The lawsuit was filed on the grounds that he suffered racial abuse from his co-workers. And with the rejection he opened the possibility of a new trial after a judge trimmed a $137 million jury verdict.
Diaz’s attorneys rejected the judge’s ruling in federal court in San Francisco, arguing that the figure was unfair and would not deter future misconduct by Tesla.
“Rejecting the excessive reduction of the court by asking for a new trial, Mr. Diaz again asks a jury of his peers to evaluate what Tesla did to him and that provide fair compensation for the torrent of racist slurs directed at you“, the lawyers pointed out.
The lawsuit was filed in 2017 and the federal district judge William Orrick reduced the jury award in April, which was one of the largest awarded for discrimination.n, to $15 million dollars. He had also denied Tesla’s motion for a new trial, conditional on the former elevator operator accepting the posted figure.
In early June, the judge rejected Díaz’s request for permission to appeal the ruling and gave him two weeks to accept compensation or agree to a new trial.
For its part, Tesla ensures that it has guidelines to prevent and deal with misconduct in the workplace. Nevertheless, Elon Musk’s company accumulates several lawsuits by former workers who accuse the company of allowing sexual harassment, racism and promoting a toxic work culture.

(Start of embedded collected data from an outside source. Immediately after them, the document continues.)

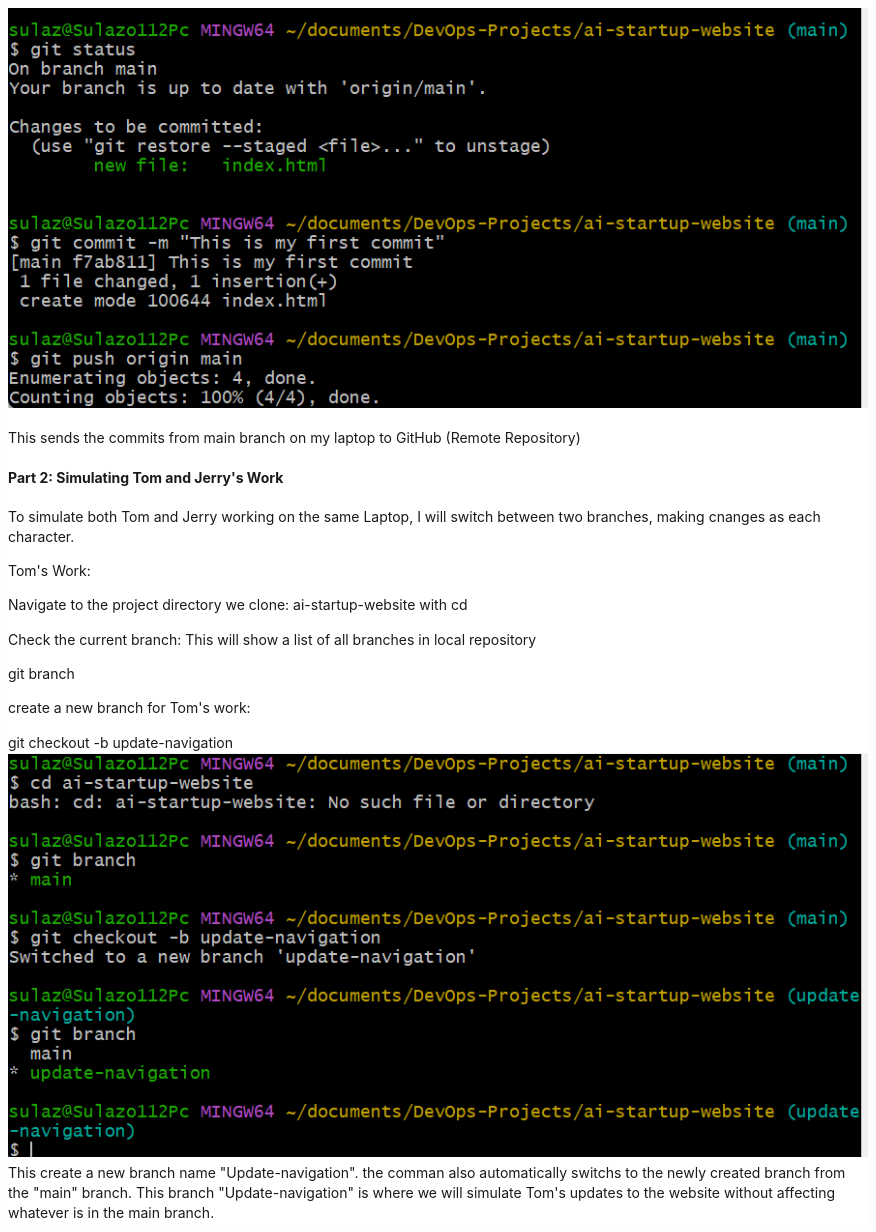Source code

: ![Git push origin main](./img/Git%20push%20origin%20main.png)

This sends the commits from main branch on my laptop to GitHub (Remote Repository)

#### Part 2: Simulating Tom and Jerry's Work

To simulate both Tom and Jerry working on the same Laptop, I will switch between two branches, making cnanges as each character.

Tom's Work:

Navigate to the project directory we clone: ai-startup-website with cd

Check the current branch: This will show a list of all branches in local repository

git branch

create a new branch for Tom's work:

git checkout -b update-navigation
![Update-navigation branch](./img/Update-navigation%20branch.png)
This create a new branch name "Update-navigation". the comman also automatically switchs to the newly created branch from the "main" branch. This branch "Update-navigation" is where we will simulate Tom's updates to the website without affecting whatever is in the main branch.
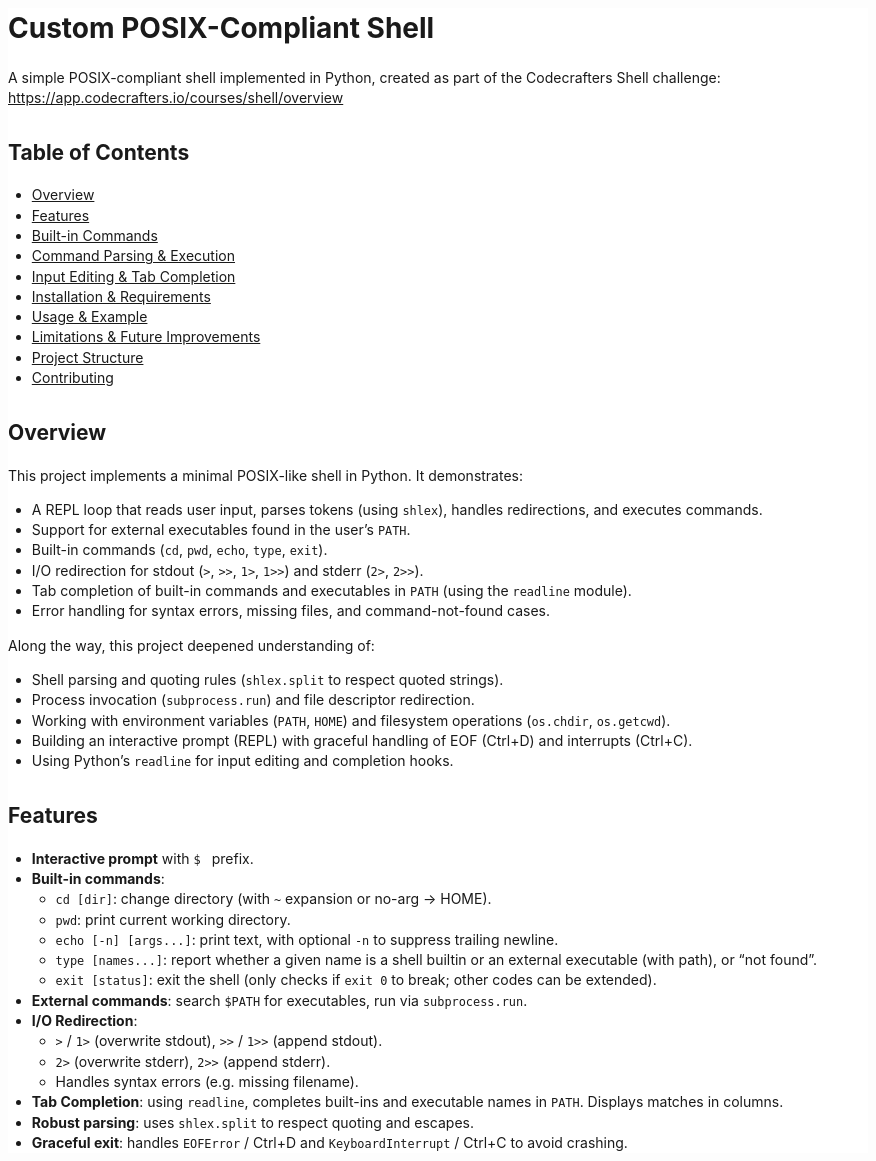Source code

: # Custom POSIX-Compliant Shell

A simple POSIX-compliant shell implemented in Python, created as part of the Codecrafters Shell challenge: https://app.codecrafters.io/courses/shell/overview

## Table of Contents
- [Overview](#overview)
- [Features](#features)
- [Built-in Commands](#built-in-commands)
- [Command Parsing & Execution](#command-parsing--execution)
- [Input Editing & Tab Completion](#input-editing--tab-completion)
- [Installation & Requirements](#installation--requirements)
- [Usage & Example](#usage--examples)
- [Limitations & Future Improvements](#limitations--future-improvements)
- [Project Structure](#project-structure)
- [Contributing](#contributing)

## Overview
This project implements a minimal POSIX-like shell in Python. It demonstrates:
- A REPL loop that reads user input, parses tokens (using `shlex`), handles redirections, and executes commands.
- Support for external executables found in the user’s `PATH`.
- Built-in commands (`cd`, `pwd`, `echo`, `type`, `exit`).
- I/O redirection for stdout (`>`, `>>`, `1>`, `1>>`) and stderr (`2>`, `2>>`).
- Tab completion of built-in commands and executables in `PATH` (using the `readline` module).
- Error handling for syntax errors, missing files, and command-not-found cases.

Along the way, this project deepened understanding of:
- Shell parsing and quoting rules (`shlex.split` to respect quoted strings).
- Process invocation (`subprocess.run`) and file descriptor redirection.
- Working with environment variables (`PATH`, `HOME`) and filesystem operations (`os.chdir`, `os.getcwd`).
- Building an interactive prompt (REPL) with graceful handling of EOF (Ctrl+D) and interrupts (Ctrl+C).
- Using Python’s `readline` for input editing and completion hooks.

## Features
- **Interactive prompt** with `$ ` prefix.
- **Built-in commands**:  
  - `cd [dir]`: change directory (with `~` expansion or no-arg → HOME).  
  - `pwd`: print current working directory.  
  - `echo [-n] [args...]`: print text, with optional `-n` to suppress trailing newline.  
  - `type [names...]`: report whether a given name is a shell builtin or an external executable (with path), or “not found”.  
  - `exit [status]`: exit the shell (only checks if `exit 0` to break; other codes can be extended).  
- **External commands**: search `$PATH` for executables, run via `subprocess.run`.
- **I/O Redirection**:  
  - `>` / `1>` (overwrite stdout), `>>` / `1>>` (append stdout).  
  - `2>` (overwrite stderr), `2>>` (append stderr).  
  - Handles syntax errors (e.g. missing filename).
- **Tab Completion**: using `readline`, completes built-ins and executable names in `PATH`. Displays matches in columns.
- **Robust parsing**: uses `shlex.split` to respect quoting and escapes.
- **Graceful exit**: handles `EOFError` / Ctrl+D and `KeyboardInterrupt` / Ctrl+C to avoid crashing.
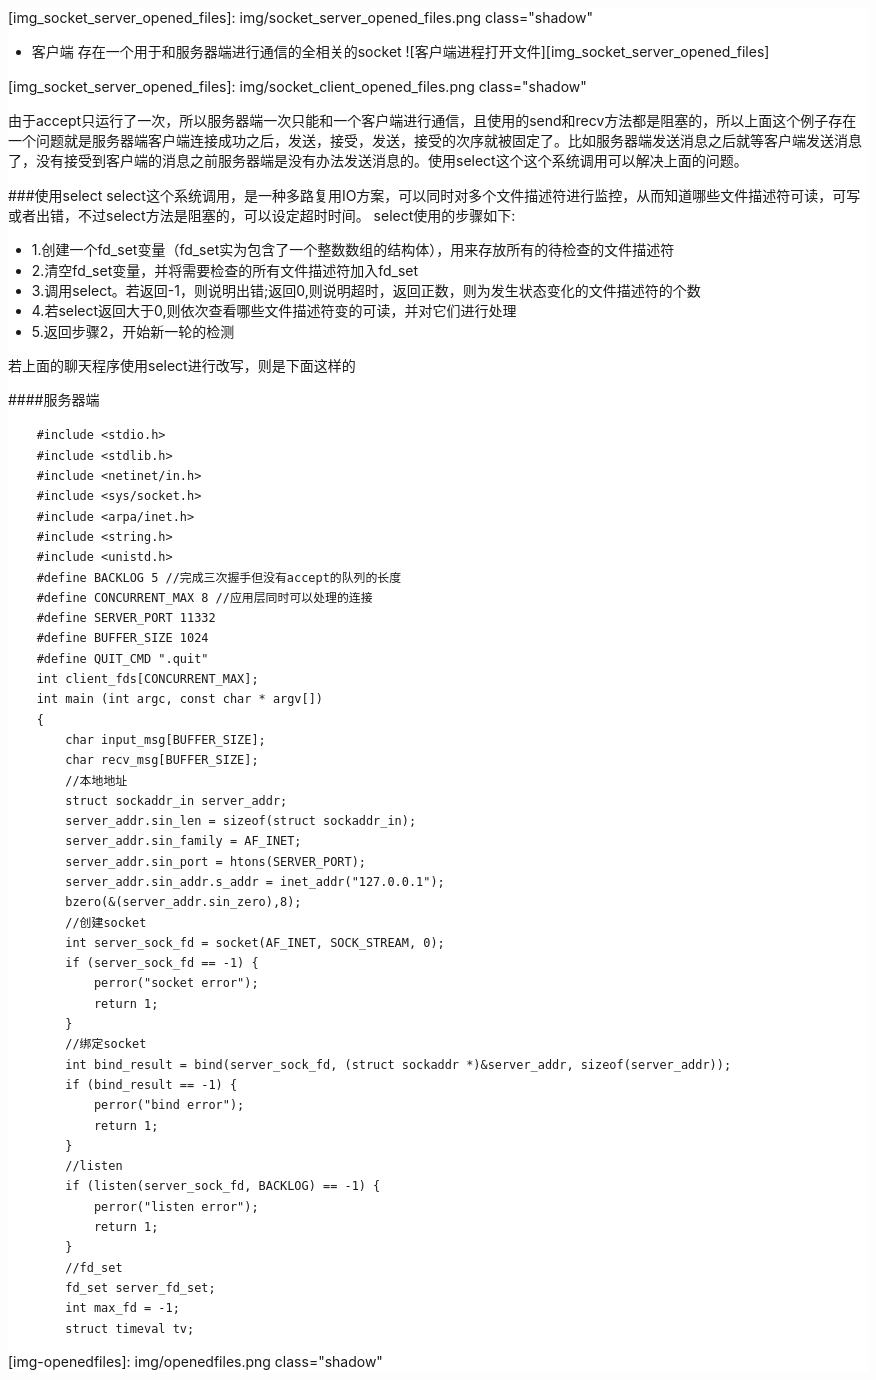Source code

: [img_socket_server_opened_files]: img/socket_server_opened_files.png class="shadow"

* 客户端 存在一个用于和服务器端进行通信的全相关的socket
![客户端进程打开文件][img_socket_server_opened_files]

[img_socket_server_opened_files]: img/socket_client_opened_files.png class="shadow"

由于accept只运行了一次，所以服务器端一次只能和一个客户端进行通信，且使用的send和recv方法都是阻塞的，所以上面这个例子存在一个问题就是服务器端客户端连接成功之后，发送，接受，发送，接受的次序就被固定了。比如服务器端发送消息之后就等客户端发送消息了，没有接受到客户端的消息之前服务器端是没有办法发送消息的。使用select这个这个系统调用可以解决上面的问题。

###使用select
 select这个系统调用，是一种多路复用IO方案，可以同时对多个文件描述符进行监控，从而知道哪些文件描述符可读，可写或者出错，不过select方法是阻塞的，可以设定超时时间。
 select使用的步骤如下:

* 1.创建一个fd_set变量（fd_set实为包含了一个整数数组的结构体），用来存放所有的待检查的文件描述符
* 2.清空fd_set变量，并将需要检查的所有文件描述符加入fd_set
* 3.调用select。若返回-1，则说明出错;返回0,则说明超时，返回正数，则为发生状态变化的文件描述符的个数
* 4.若select返回大于0,则依次查看哪些文件描述符变的可读，并对它们进行处理
* 5.返回步骤2，开始新一轮的检测

若上面的聊天程序使用select进行改写，则是下面这样的

####服务器端

		#include <stdio.h>
		#include <stdlib.h>
		#include <netinet/in.h>
		#include <sys/socket.h>
		#include <arpa/inet.h>
		#include <string.h>
		#include <unistd.h>
		#define BACKLOG 5 //完成三次握手但没有accept的队列的长度
		#define CONCURRENT_MAX 8 //应用层同时可以处理的连接
		#define SERVER_PORT 11332
		#define BUFFER_SIZE 1024
		#define QUIT_CMD ".quit"
		int client_fds[CONCURRENT_MAX];
		int main (int argc, const char * argv[])
		{
		    char input_msg[BUFFER_SIZE];
		    char recv_msg[BUFFER_SIZE];   
		    //本地地址
		    struct sockaddr_in server_addr;
		    server_addr.sin_len = sizeof(struct sockaddr_in);
		    server_addr.sin_family = AF_INET;
		    server_addr.sin_port = htons(SERVER_PORT);
		    server_addr.sin_addr.s_addr = inet_addr("127.0.0.1");
		    bzero(&(server_addr.sin_zero),8);
		    //创建socket
		    int server_sock_fd = socket(AF_INET, SOCK_STREAM, 0);
		    if (server_sock_fd == -1) {
		        perror("socket error");
		        return 1;
		    }
		    //绑定socket
		    int bind_result = bind(server_sock_fd, (struct sockaddr *)&server_addr, sizeof(server_addr));
		    if (bind_result == -1) {
		        perror("bind error");
		        return 1;
		    }
		    //listen
		    if (listen(server_sock_fd, BACKLOG) == -1) {
		        perror("listen error");
		        return 1;
		    }
		    //fd_set
		    fd_set server_fd_set;
		    int max_fd = -1;
		    struct timeval tv;

[img-openedfiles]: img/openedfiles.png  class="shadow"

Díaz accuses that his colleagues and a boss subjected him to a hostile work environment that included insults, humiliations, caricatures and swastikas in the nine months he worked for Tesla between 2015 and 2016.
In October a jury had awarded Díaz $6.9 million in compensatory damages and $130 million in punitive damagesbut for Judge Orrick the figures were excessive.
Lawyers representing Diaz commented that Orrick’s decision is permeated by a systemic bias that federal judges have against juries, which violates plaintiffs’ constitutional rights in a jury trial.